Not all plumbers are created equally
There are basically two types of plumbing companies: small family-owned operations, and larger corporations.
As luck would have it, I got estimates from both. It turns out that my two cheapest plumbing estimates came from small family-owned businesses that were sole proprietorships. The most expensive plumbing estimate came from a large corporation.
So why are the larger corporate plumbing companies usually so much more expensive? Believe it or not, it’s often because their plumbers work on commission, and that encourages them to oversell you on goods and services. This has turned many plumbers into salesmen, whose first priority is to grow their employer’s business as quickly as possible, rather than get your plumbing problem fixed for the lowest price possible.
But, Len, you said the corporate plumber showed his price book!
Yeah, he did, but when it comes time to comparing estimates between plumbers, price books are irrelevant.
Higher-priced plumbers love to show you “the price book” to try and convince you that’s what every plumber charges for a given repair procedure. Don’t be fooled – that book only tells you what their company charges. The reality is, every plumber has his own uniquely priced book.
Larger plumbing companies also have overhead that the smaller family-run businesses don’t – like maintaining their fleet of trucks and paying for worker’s comp insurance.
So how do these higher-priced plumbers manage to stay in business? Because their prices are so high, it only takes a couple of sales to more than make up for all the jobs they lose to savvier shoppers who do their homework.
How to find a plumber
Here are several tips to help ensure you find the right plumber at the right price…
1. When possible, get references. There’s no better endorsement for anyone than a word-of-mouth recommendation based upon someone’s personal experience. That applies to contractors of all types: electrical, plumbing, general construction, etc.
2. Get a minimum of three estimates. Knowledge is power, so always get at least three estimates before agreeing to have any work done. Otherwise, you may end up paying a lot more than you need to.
3. Stay away from plumbers who advertise on radio and television. Those ads cost big money. You’ll ultimately end up paying for that aggressive marketing.
4. Focus your search on small family-owned plumbing businesses. Besides lower overhead, smaller family-owned plumbers generally don’t work on commission – so you’re less likely to be oversold on services you don’t really need. And typically smaller advertising budgets mean greater dependence on personal recommendations – and added incentive to consistently provide the best service.
5. Know that not all plumbing companies are what they seem to be. When deciding who to call, be careful. Sometimes, larger plumbing corporations will feature a photo on their website or in an advertisement of some random “model family” to give the impression that their company is a small family-owned sole proprietorship.

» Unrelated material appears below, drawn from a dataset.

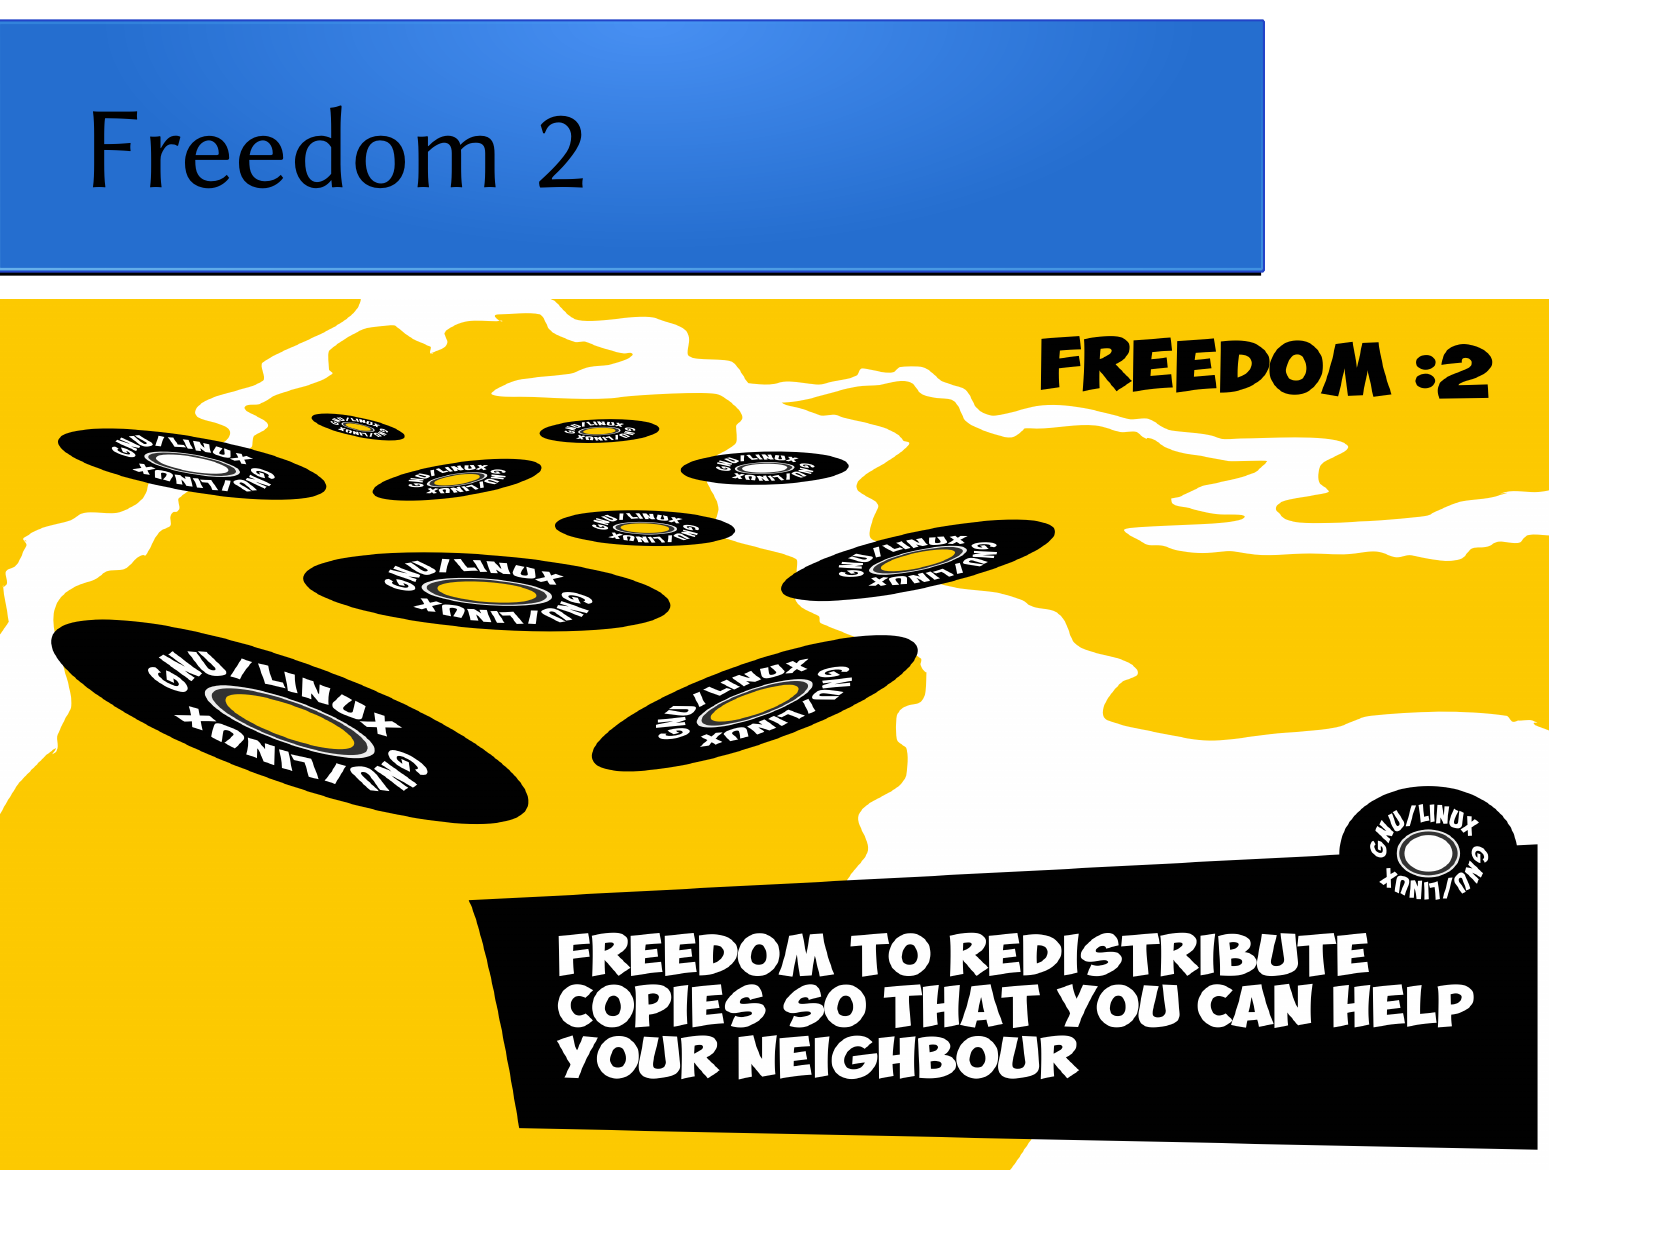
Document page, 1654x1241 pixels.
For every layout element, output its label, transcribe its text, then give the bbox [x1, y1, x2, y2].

picture [0, 299, 1549, 1171]
title Freedom 2 [82, 47, 1235, 252]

6. Make sure your plumber has a contractor’s license. Licensed contractors are required to complete work in compliance with state-mandated procedures designed to protect us from shoddy workmanship and potential health issues resulting from improper practices. Check your state’s contractor website to verify their status – including any registered complaints and ownership details.
7. Get an itemized parts estimate from your plumber, then comparison shop. Plumbers get their parts from wholesale outlets not open to the general public, and those parts are generally not only of better quality than what you’ll find at warehouse home improvement stores, they’re often of comparable price.
8. Coupons and instant discounts don’t guarantee competitive prices. Plumbers will often try to lure you in with the promise of a price discount. In our case, the corporate plumber was still more than twice as expensive as the others even after the discount.
9. Try to avoid scheduling work on holidays and weekends. Sometimes, a plumbing emergency comes up that requires immediate attention. Just keep in mind that plumbers charge a premium for working on weekends and holidays. Always try to schedule your plumber on a weekday.
Oh, and no matter what day of the week it is, always be sure to tell your plumber to keep his price book in the truck.